(Saved data entries)
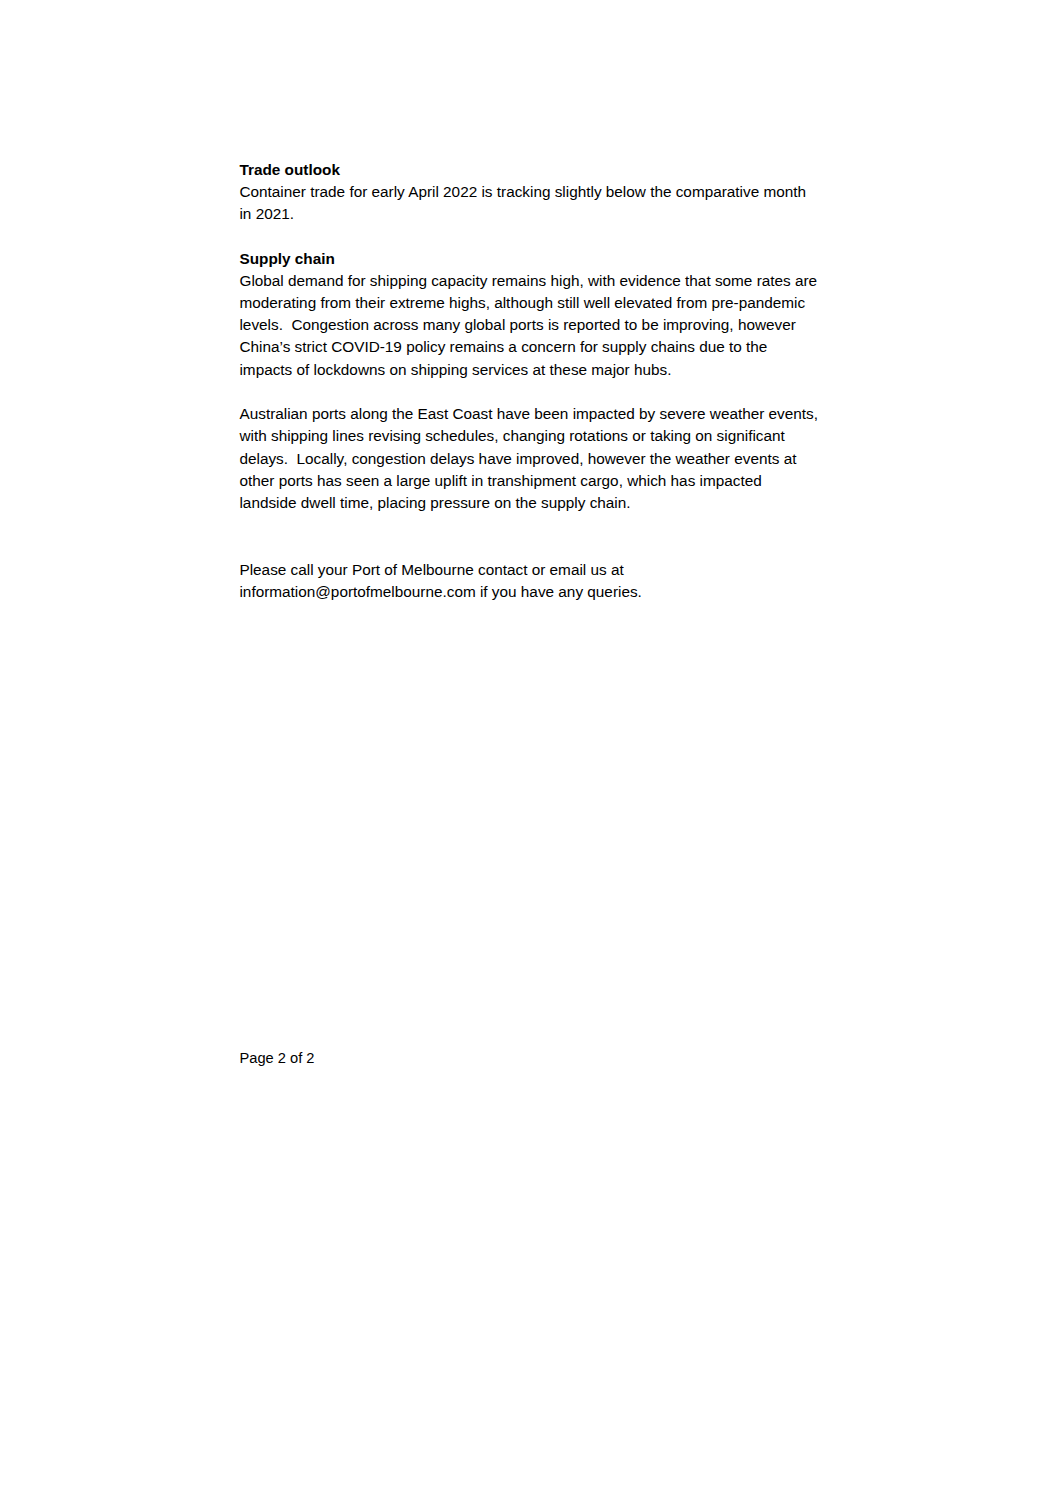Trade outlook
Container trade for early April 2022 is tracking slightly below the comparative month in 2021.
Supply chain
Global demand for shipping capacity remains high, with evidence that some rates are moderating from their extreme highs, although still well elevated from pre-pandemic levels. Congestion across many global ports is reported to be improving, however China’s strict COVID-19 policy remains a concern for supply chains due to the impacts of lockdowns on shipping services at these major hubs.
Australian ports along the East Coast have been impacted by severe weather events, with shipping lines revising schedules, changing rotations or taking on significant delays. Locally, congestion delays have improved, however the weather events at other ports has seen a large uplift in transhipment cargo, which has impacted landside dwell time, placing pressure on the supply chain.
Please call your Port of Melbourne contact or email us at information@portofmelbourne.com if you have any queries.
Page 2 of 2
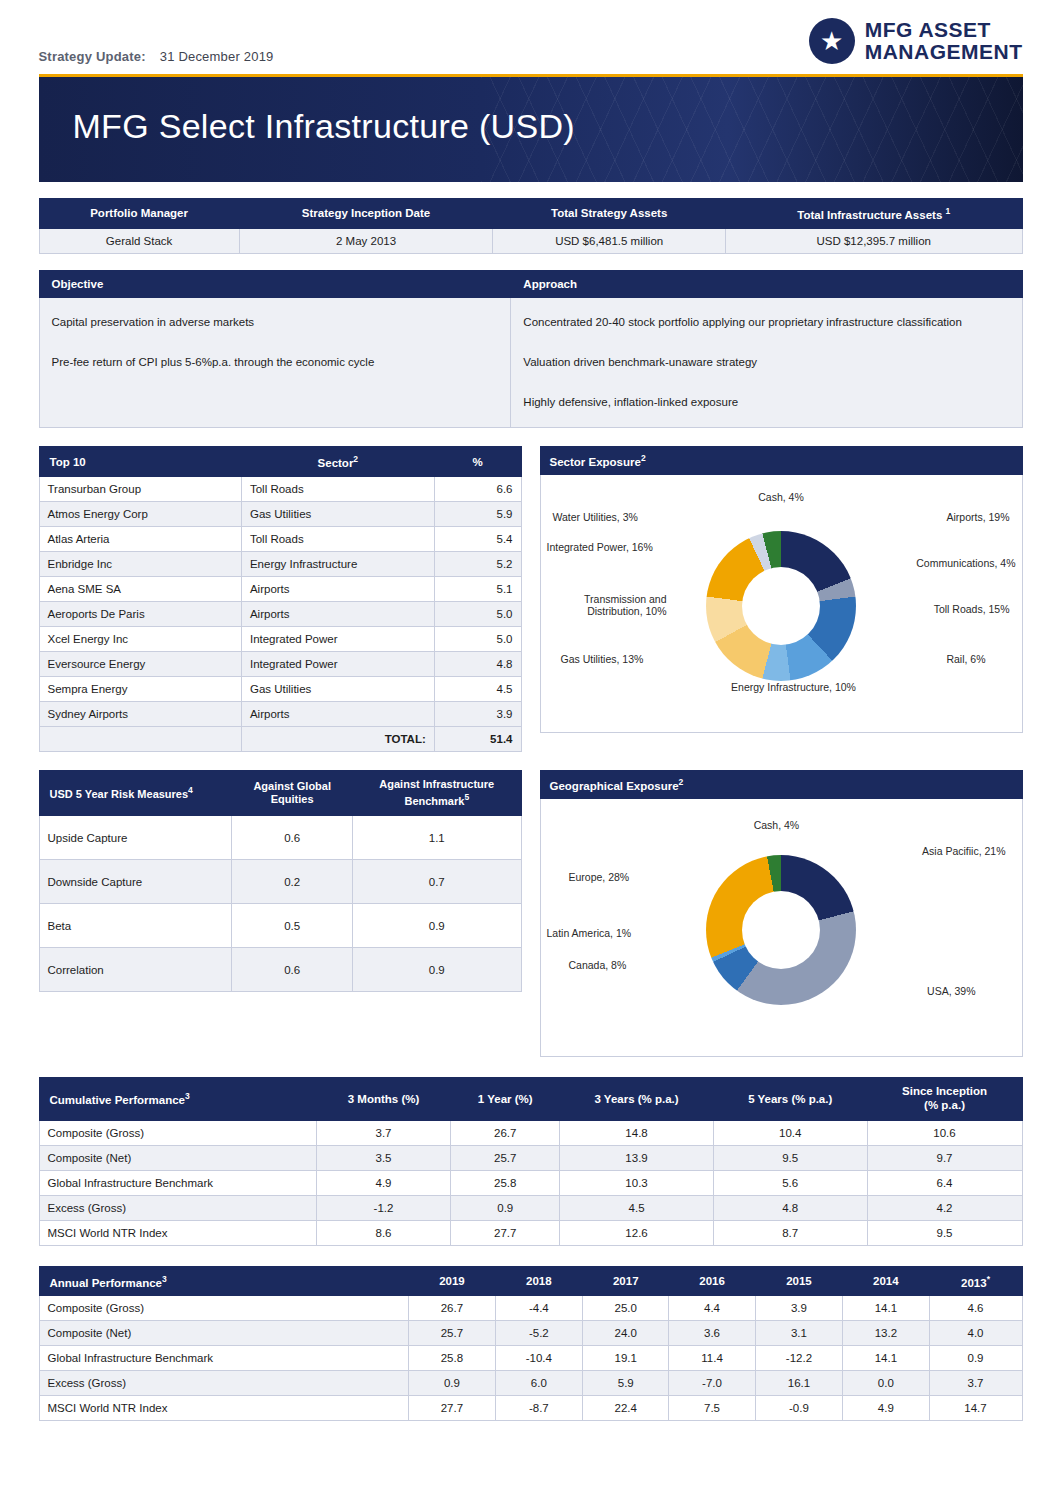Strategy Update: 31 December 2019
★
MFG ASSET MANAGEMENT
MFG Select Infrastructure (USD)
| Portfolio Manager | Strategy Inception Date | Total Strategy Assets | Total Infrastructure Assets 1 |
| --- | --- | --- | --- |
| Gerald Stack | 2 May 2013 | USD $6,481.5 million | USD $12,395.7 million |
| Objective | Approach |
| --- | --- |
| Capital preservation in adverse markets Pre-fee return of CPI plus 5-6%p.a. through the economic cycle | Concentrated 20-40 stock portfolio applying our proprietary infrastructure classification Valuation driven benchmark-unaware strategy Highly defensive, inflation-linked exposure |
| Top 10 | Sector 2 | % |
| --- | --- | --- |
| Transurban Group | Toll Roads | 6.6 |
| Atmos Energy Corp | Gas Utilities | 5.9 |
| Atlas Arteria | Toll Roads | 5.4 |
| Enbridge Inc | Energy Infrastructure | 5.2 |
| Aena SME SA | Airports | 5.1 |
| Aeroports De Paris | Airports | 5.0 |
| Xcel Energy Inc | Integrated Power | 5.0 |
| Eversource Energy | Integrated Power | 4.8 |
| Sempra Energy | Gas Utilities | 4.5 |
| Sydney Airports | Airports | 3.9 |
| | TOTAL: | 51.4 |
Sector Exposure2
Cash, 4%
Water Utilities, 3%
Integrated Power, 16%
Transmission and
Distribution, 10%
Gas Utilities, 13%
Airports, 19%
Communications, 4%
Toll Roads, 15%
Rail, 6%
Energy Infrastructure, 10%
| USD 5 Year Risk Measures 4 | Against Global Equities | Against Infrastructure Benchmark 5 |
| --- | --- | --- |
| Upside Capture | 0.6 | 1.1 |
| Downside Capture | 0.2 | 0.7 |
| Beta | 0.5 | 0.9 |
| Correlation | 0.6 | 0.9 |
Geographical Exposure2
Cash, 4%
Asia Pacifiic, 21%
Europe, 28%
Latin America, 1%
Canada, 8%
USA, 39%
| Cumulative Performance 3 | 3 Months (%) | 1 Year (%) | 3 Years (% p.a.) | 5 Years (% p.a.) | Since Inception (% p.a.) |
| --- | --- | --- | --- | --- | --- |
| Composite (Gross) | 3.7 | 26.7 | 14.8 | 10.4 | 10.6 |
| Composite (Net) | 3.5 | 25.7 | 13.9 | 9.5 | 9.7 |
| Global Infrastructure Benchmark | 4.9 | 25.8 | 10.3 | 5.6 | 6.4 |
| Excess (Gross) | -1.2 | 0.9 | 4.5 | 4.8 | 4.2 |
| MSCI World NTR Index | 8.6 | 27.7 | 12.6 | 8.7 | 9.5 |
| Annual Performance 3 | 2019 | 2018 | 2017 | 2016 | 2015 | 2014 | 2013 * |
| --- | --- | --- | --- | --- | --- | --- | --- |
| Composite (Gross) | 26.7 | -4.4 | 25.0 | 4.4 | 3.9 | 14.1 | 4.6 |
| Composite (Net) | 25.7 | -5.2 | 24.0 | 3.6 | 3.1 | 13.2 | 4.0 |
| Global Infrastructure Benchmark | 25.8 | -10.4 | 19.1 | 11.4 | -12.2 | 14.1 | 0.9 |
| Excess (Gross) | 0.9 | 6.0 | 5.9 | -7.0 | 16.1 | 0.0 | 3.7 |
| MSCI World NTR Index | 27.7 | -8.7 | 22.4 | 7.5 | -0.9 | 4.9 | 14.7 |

#### [EXERCISE DETAILS]
From the data above, show each line that contains "have".

#### [EXERCISE SOLUTION]
Australian ports along the East Coast have been impacted by severe weather events, with shipping lines revising schedules, changing rotations or taking on significant delays. Locally, congestion delays have improved, however the weather events at other ports has seen a large uplift in transhipment cargo, which has impacted landside dwell time, placing pressure on the supply chain.
Please call your Port of Melbourne contact or email us at information@portofmelbourne.com if you have any queries.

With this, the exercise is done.